#### MATERIALS PROVIDED ####

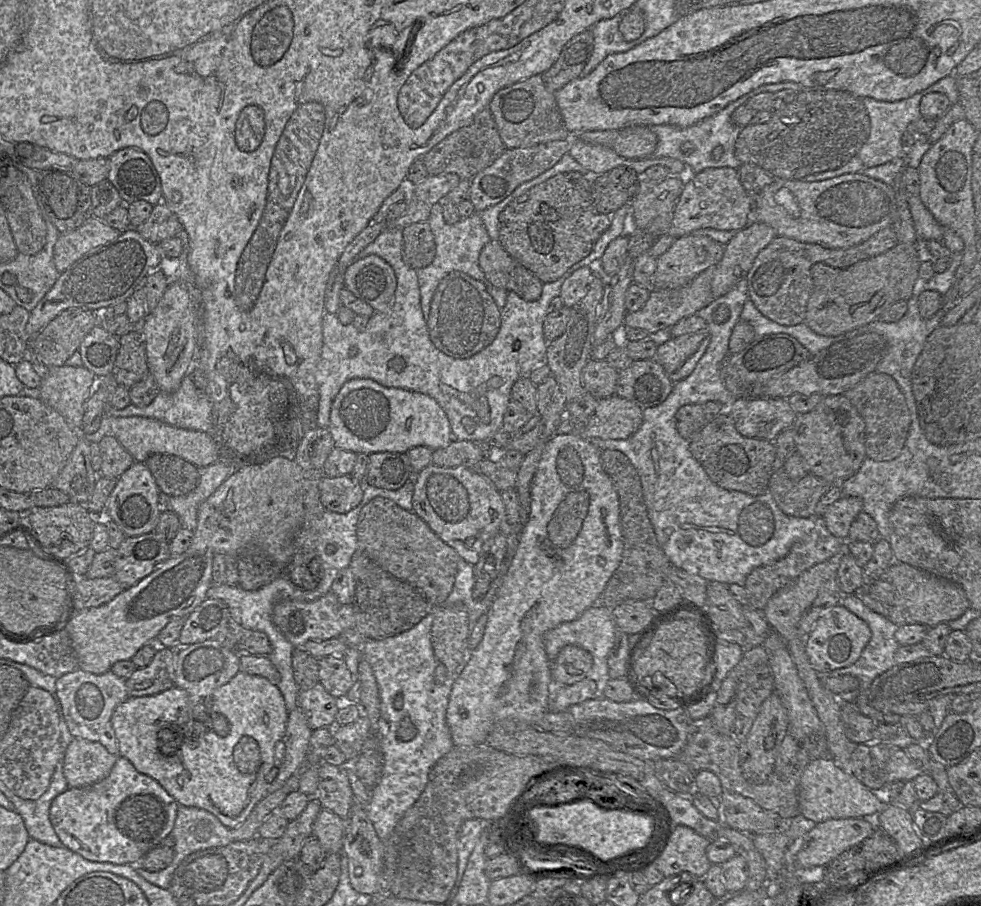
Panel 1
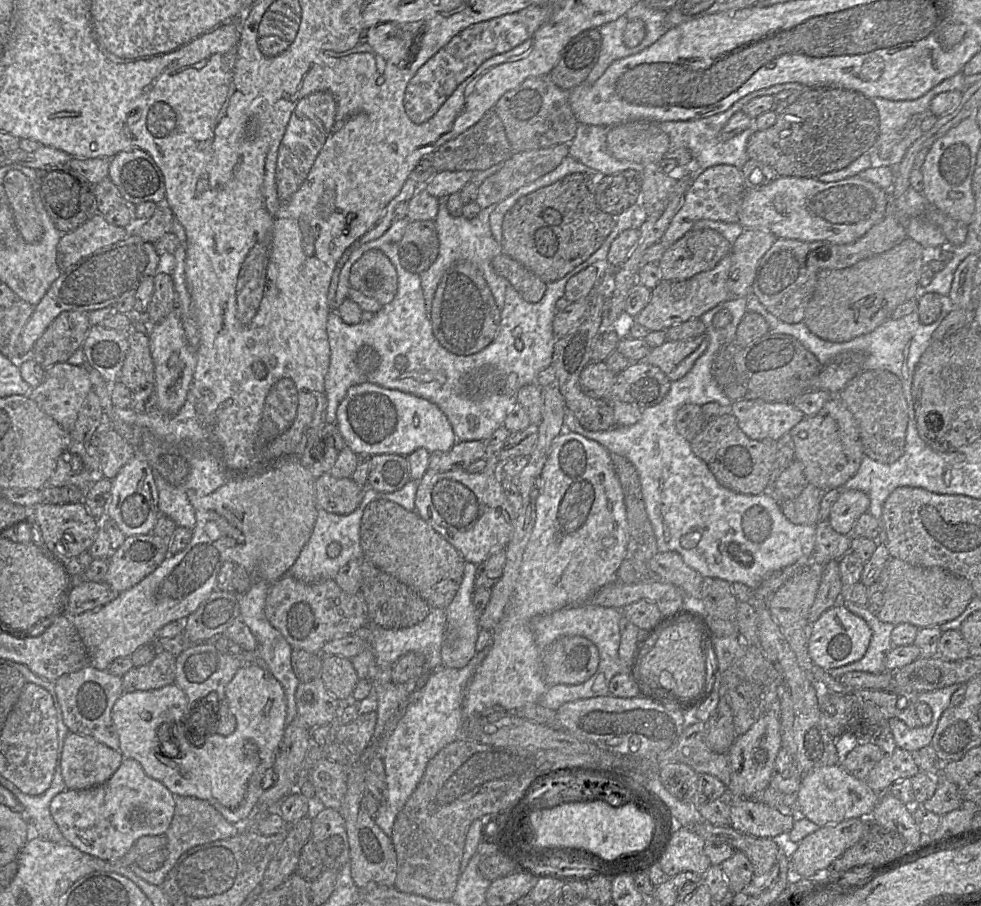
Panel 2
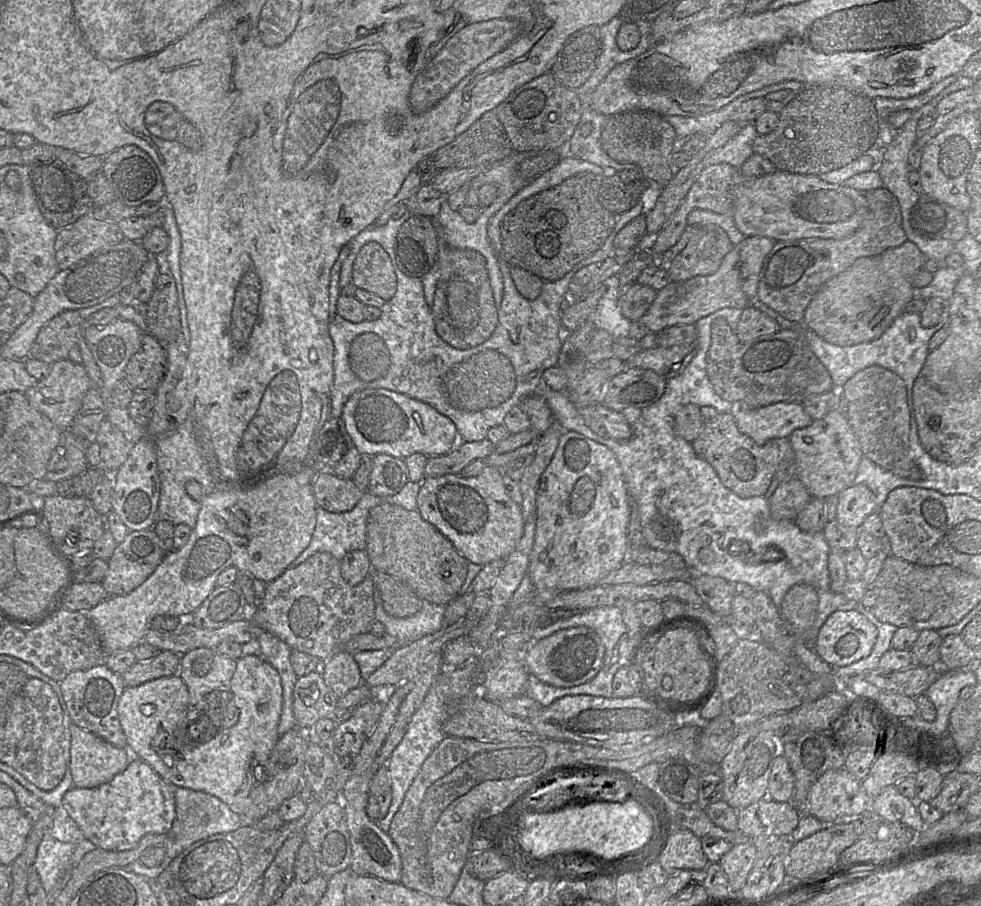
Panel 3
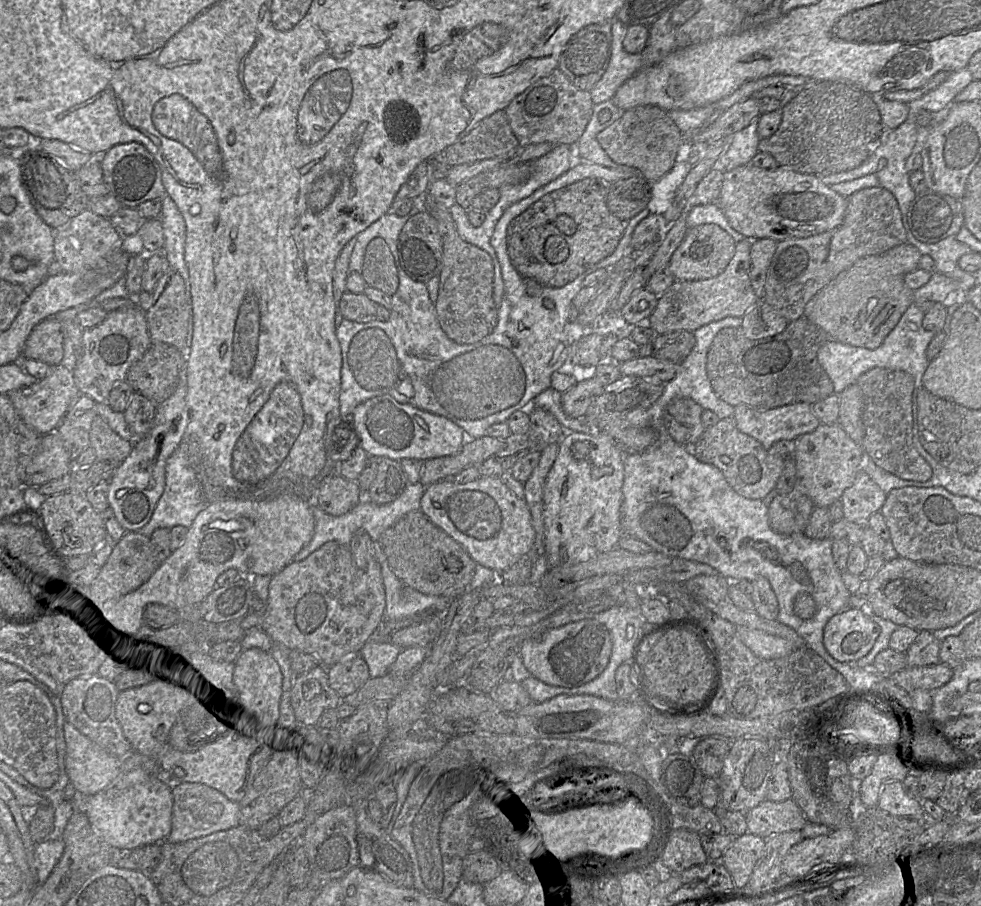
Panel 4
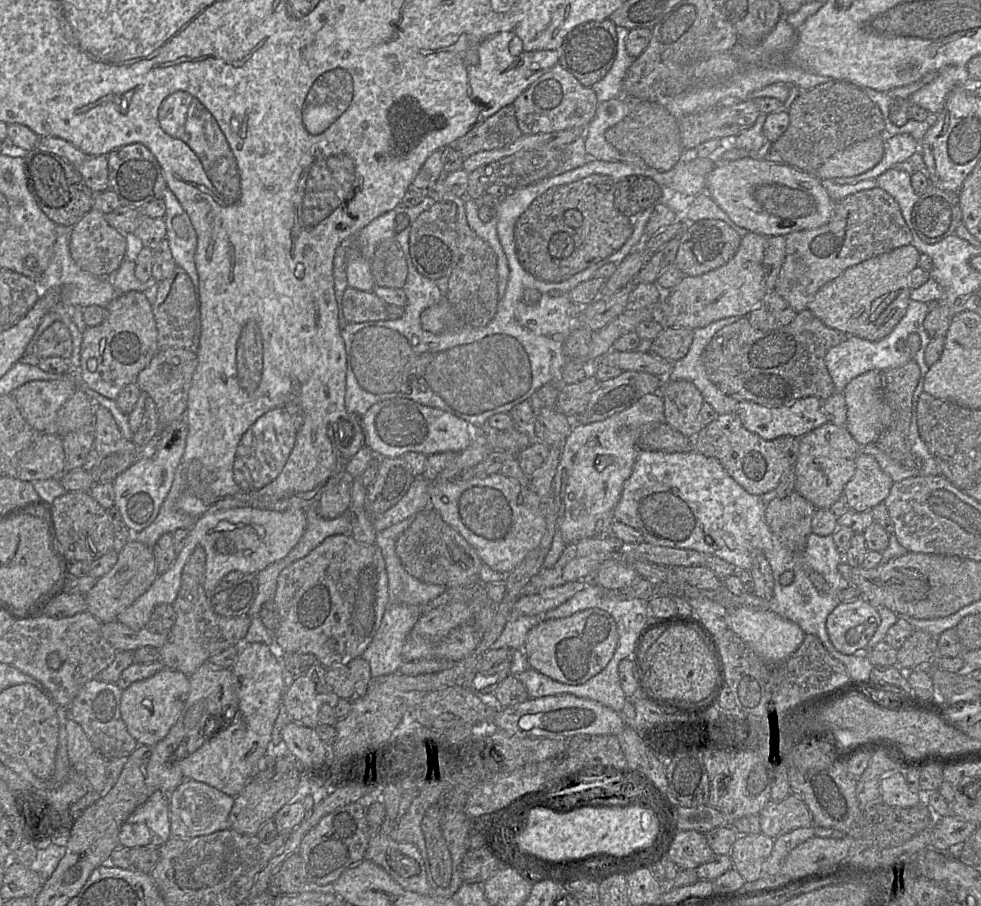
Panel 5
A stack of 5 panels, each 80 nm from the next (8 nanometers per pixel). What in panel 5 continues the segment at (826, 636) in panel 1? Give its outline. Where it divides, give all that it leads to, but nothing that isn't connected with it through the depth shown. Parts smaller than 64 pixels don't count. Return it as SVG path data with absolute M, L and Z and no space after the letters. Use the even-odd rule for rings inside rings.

####

Leaving out every picture, repeat the records above exactly as they stand.

- EXERCISE RESULT -
Panel 1
Panel 2
Panel 3
Panel 4
Panel 5
A stack of 5 panels, each 80 nm from the next (8 nanometers per pixel). What in panel 5 continues the segment at (826, 636) in panel 1? Give its outline. Where it divides, give all that it leads to, but nothing that isn't connected with it through the depth shown. Parts smaller than 64 pixels don't count. Return it as SVG path data with absolute M, L and Z and no space after the letters. Use the even-odd rule for rings inside rings.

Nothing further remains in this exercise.